::: Listed entries

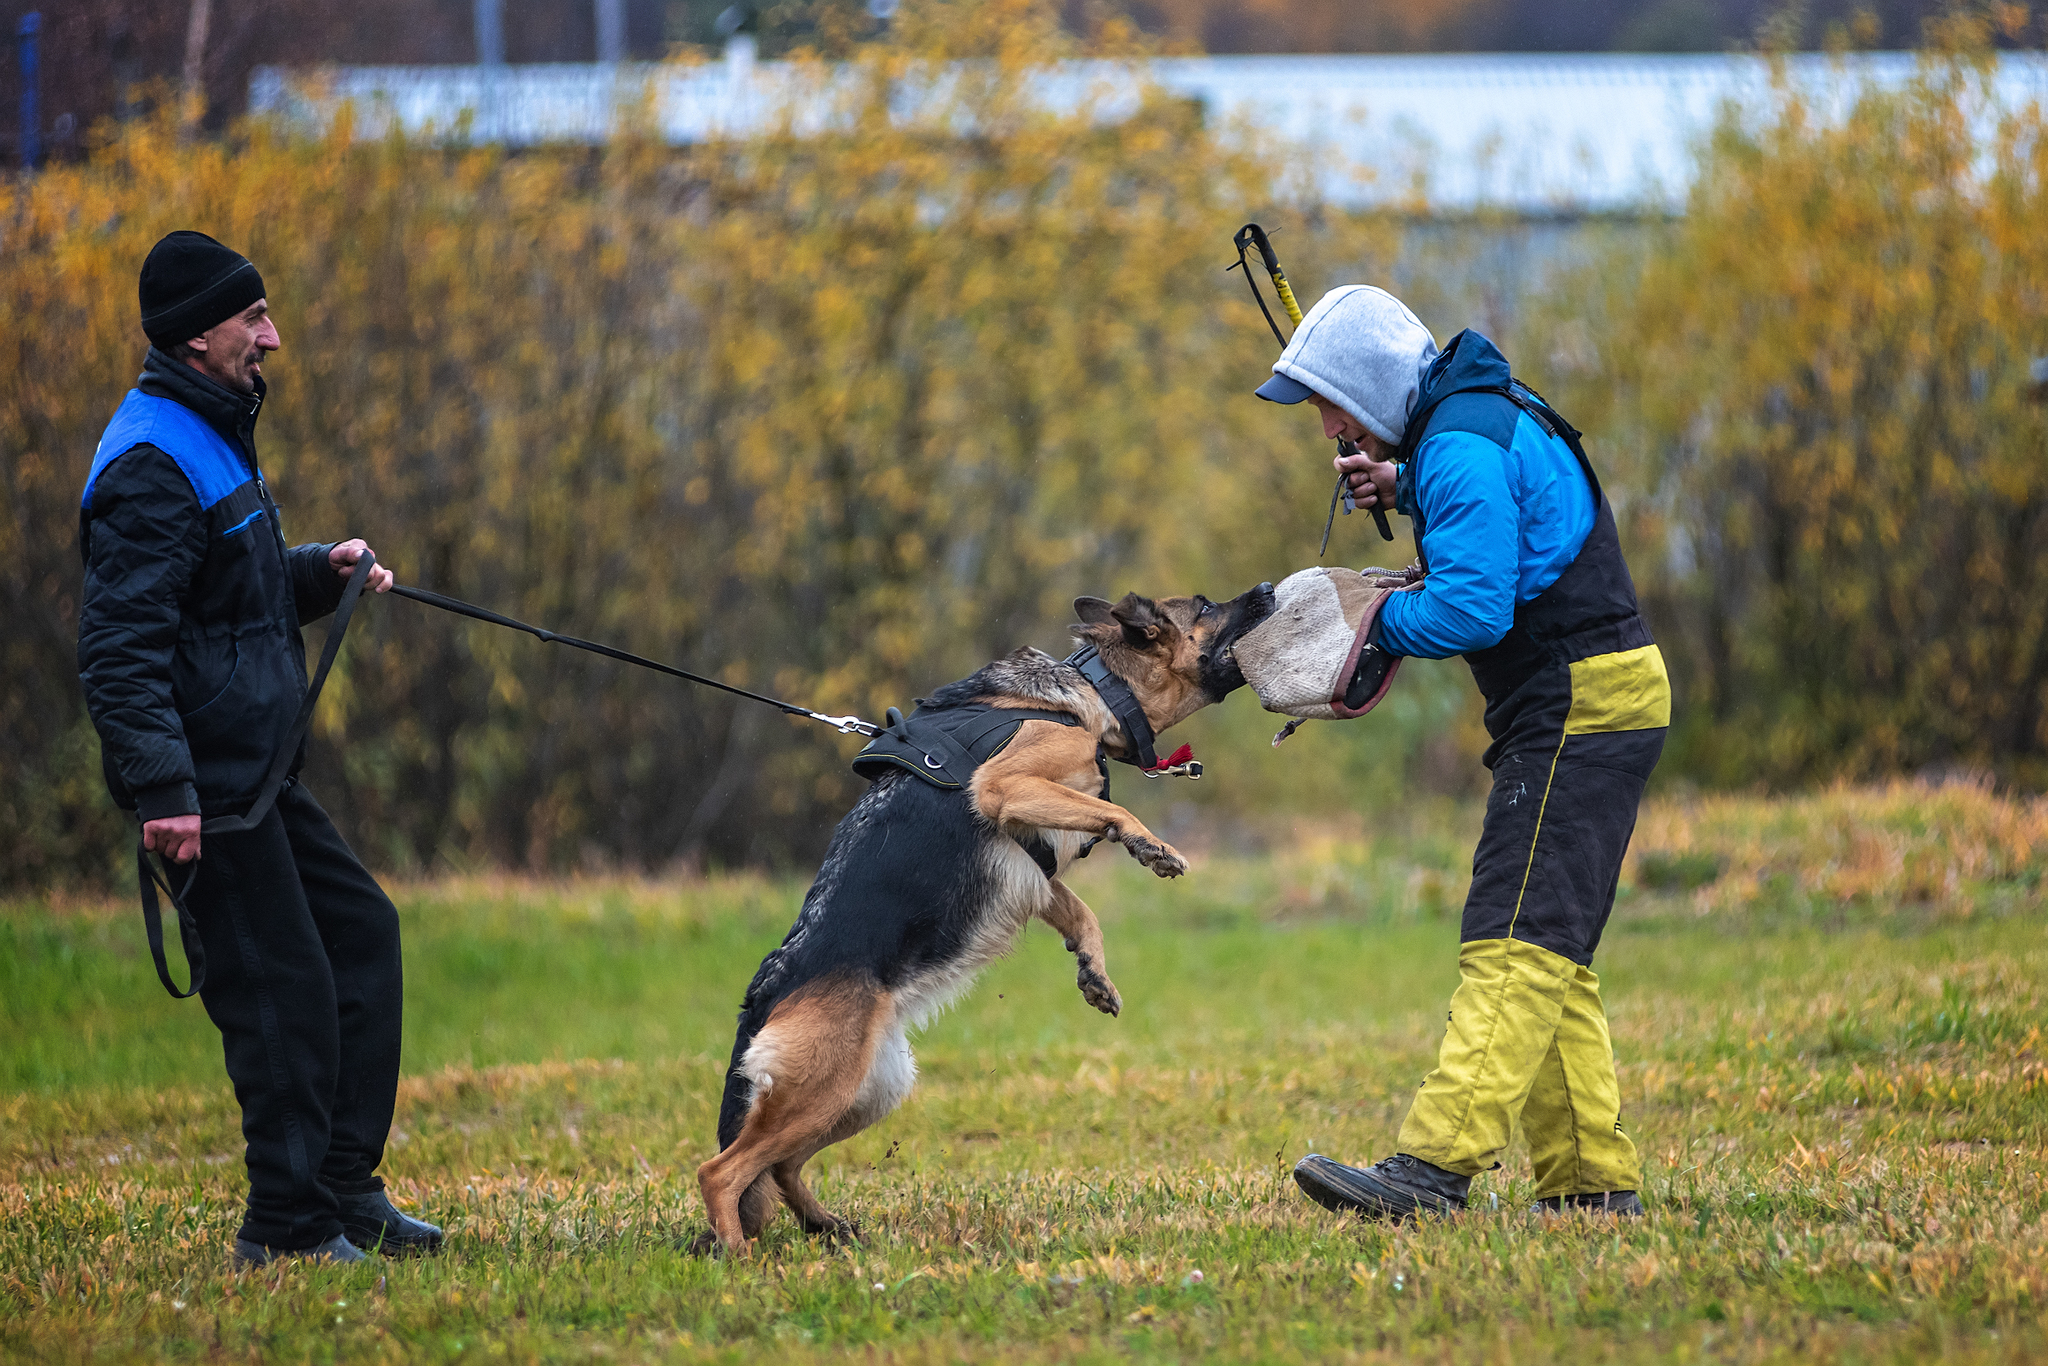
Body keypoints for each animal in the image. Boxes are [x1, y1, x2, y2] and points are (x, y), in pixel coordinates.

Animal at [704, 581, 1277, 1253]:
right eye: (1207, 606)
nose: (1268, 588)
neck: (1097, 686)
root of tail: (766, 990)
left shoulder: (1033, 867)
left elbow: (1081, 912)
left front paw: (1094, 972)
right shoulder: (1005, 787)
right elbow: (1115, 815)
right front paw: (1149, 845)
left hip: (866, 1090)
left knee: (780, 1165)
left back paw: (828, 1227)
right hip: (823, 1089)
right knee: (722, 1171)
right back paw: (737, 1256)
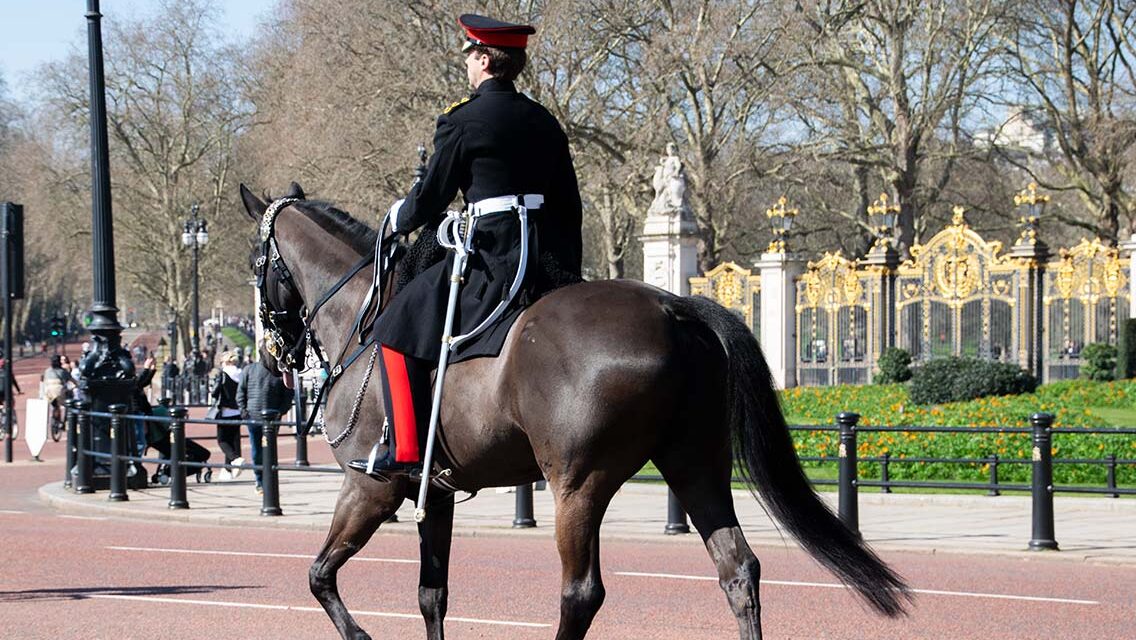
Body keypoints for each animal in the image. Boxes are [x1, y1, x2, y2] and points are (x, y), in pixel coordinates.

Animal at [239, 183, 910, 640]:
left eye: (257, 263)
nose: (272, 357)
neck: (365, 318)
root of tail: (676, 307)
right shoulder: (436, 492)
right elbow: (432, 594)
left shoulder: (371, 485)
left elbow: (319, 575)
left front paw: (361, 634)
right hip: (695, 465)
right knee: (738, 569)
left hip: (578, 483)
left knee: (581, 592)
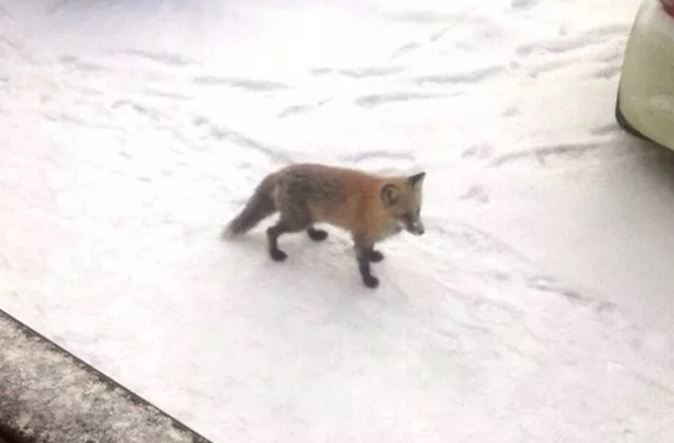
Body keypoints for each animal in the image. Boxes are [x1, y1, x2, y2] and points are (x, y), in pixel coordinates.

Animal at [223, 163, 426, 288]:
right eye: (405, 215)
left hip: (306, 217)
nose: (422, 231)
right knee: (270, 231)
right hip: (296, 222)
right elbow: (363, 263)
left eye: (418, 211)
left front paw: (374, 256)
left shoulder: (367, 237)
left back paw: (315, 235)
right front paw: (368, 281)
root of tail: (282, 172)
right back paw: (275, 254)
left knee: (302, 228)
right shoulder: (360, 237)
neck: (375, 210)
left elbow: (369, 252)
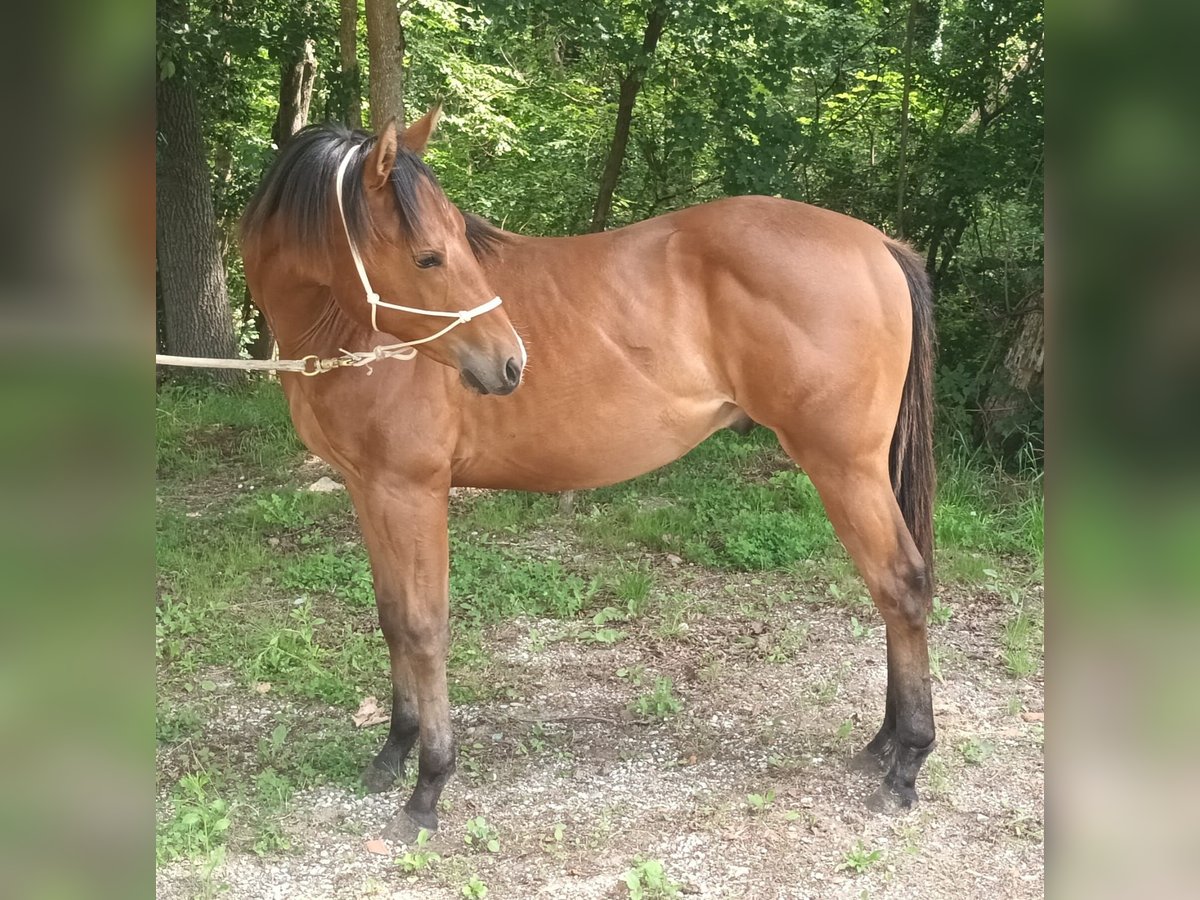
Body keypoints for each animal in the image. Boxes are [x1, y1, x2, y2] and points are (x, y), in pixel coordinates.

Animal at [241, 109, 936, 844]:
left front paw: (428, 786)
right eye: (428, 256)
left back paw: (906, 765)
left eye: (451, 245)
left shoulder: (412, 492)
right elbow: (392, 618)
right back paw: (886, 744)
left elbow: (425, 628)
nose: (509, 362)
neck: (350, 335)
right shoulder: (368, 489)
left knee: (901, 587)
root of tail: (876, 242)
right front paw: (392, 752)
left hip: (845, 467)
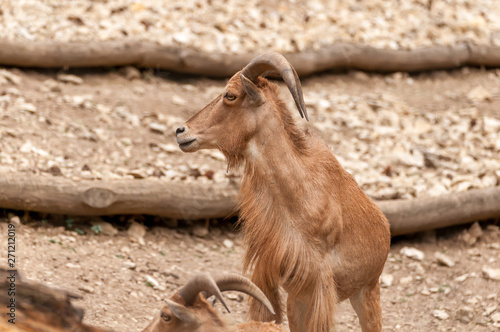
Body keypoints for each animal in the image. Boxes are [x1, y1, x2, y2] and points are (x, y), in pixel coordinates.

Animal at [176, 53, 390, 330]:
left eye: (230, 95)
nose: (181, 131)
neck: (296, 194)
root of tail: (384, 230)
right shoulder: (284, 286)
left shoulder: (318, 290)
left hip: (367, 291)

::::::

### Task
Please print the lines above word for word, starting at the one with "left front paw: (361, 634)" and ending at the one with "left knee: (302, 228)", both included, and without any picture.

### Response to this task
left front paw: (361, 634)
right hip: (695, 465)
right knee: (738, 569)
left hip: (578, 483)
left knee: (581, 592)
Body keypoints for each animal in the image. Boxes are [x1, y1, x2, y2] and points are (x, y), in pixel coordinates.

Animal at [223, 163, 426, 288]:
right eye: (405, 215)
left hip: (306, 217)
nose: (422, 231)
right knee: (270, 231)
right hip: (296, 222)
right elbow: (363, 263)
left eye: (418, 211)
left front paw: (374, 256)
left shoulder: (367, 237)
left back paw: (315, 235)
right front paw: (368, 281)
root of tail: (282, 172)
right back paw: (275, 254)
left knee: (302, 228)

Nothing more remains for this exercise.